■ **What you are asked to do**: Repeat the full listing exactly.

-- Opening Marker --

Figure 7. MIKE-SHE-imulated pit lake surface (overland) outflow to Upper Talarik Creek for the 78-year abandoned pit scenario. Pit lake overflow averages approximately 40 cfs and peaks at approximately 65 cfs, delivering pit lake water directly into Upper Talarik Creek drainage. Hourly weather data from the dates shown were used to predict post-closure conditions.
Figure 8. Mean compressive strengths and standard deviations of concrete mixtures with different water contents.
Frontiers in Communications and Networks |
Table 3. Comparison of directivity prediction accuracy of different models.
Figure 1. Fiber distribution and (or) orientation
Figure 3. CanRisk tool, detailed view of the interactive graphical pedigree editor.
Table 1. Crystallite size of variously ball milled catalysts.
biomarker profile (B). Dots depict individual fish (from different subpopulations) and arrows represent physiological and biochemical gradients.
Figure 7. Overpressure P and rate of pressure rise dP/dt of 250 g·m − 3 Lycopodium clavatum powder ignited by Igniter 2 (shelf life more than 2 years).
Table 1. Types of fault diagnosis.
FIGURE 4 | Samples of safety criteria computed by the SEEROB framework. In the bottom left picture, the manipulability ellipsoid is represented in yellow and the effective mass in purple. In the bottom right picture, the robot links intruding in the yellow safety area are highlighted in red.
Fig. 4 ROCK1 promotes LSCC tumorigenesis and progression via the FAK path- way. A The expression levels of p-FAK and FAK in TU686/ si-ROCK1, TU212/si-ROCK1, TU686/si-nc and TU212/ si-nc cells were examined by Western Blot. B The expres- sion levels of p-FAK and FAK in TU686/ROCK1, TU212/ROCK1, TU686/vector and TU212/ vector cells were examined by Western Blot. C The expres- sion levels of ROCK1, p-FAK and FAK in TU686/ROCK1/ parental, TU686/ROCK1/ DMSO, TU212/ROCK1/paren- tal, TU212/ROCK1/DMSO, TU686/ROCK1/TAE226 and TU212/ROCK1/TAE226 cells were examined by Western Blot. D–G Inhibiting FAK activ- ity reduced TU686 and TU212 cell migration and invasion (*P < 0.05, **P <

-- Closing Marker --

■ **Answer for the task**:
Figure 7. MIKE-SHE-imulated pit lake surface (overland) outflow to Upper Talarik Creek for the 78-year abandoned pit scenario. Pit lake overflow averages approximately 40 cfs and peaks at approximately 65 cfs, delivering pit lake water directly into Upper Talarik Creek drainage. Hourly weather data from the dates shown were used to predict post-closure conditions.
Figure 8. Mean compressive strengths and standard deviations of concrete mixtures with different water contents.
Frontiers in Communications and Networks |
Table 3. Comparison of directivity prediction accuracy of different models.
Figure 1. Fiber distribution and (or) orientation
Figure 3. CanRisk tool, detailed view of the interactive graphical pedigree editor.
Table 1. Crystallite size of variously ball milled catalysts.
biomarker profile (B). Dots depict individual fish (from different subpopulations) and arrows represent physiological and biochemical gradients.
Figure 7. Overpressure P and rate of pressure rise dP/dt of 250 g·m − 3 Lycopodium clavatum powder ignited by Igniter 2 (shelf life more than 2 years).
Table 1. Types of fault diagnosis.
FIGURE 4 | Samples of safety criteria computed by the SEEROB framework. In the bottom left picture, the manipulability ellipsoid is represented in yellow and the effective mass in purple. In the bottom right picture, the robot links intruding in the yellow safety area are highlighted in red.
Fig. 4 ROCK1 promotes LSCC tumorigenesis and progression via the FAK path- way. A The expression levels of p-FAK and FAK in TU686/ si-ROCK1, TU212/si-ROCK1, TU686/si-nc and TU212/ si-nc cells were examined by Western Blot. B The expres- sion levels of p-FAK and FAK in TU686/ROCK1, TU212/ROCK1, TU686/vector and TU212/ vector cells were examined by Western Blot. C The expres- sion levels of ROCK1, p-FAK and FAK in TU686/ROCK1/ parental, TU686/ROCK1/ DMSO, TU212/ROCK1/paren- tal, TU212/ROCK1/DMSO, TU686/ROCK1/TAE226 and TU212/ROCK1/TAE226 cells were examined by Western Blot. D–G Inhibiting FAK activ- ity reduced TU686 and TU212 cell migration and invasion (*P < 0.05, **P <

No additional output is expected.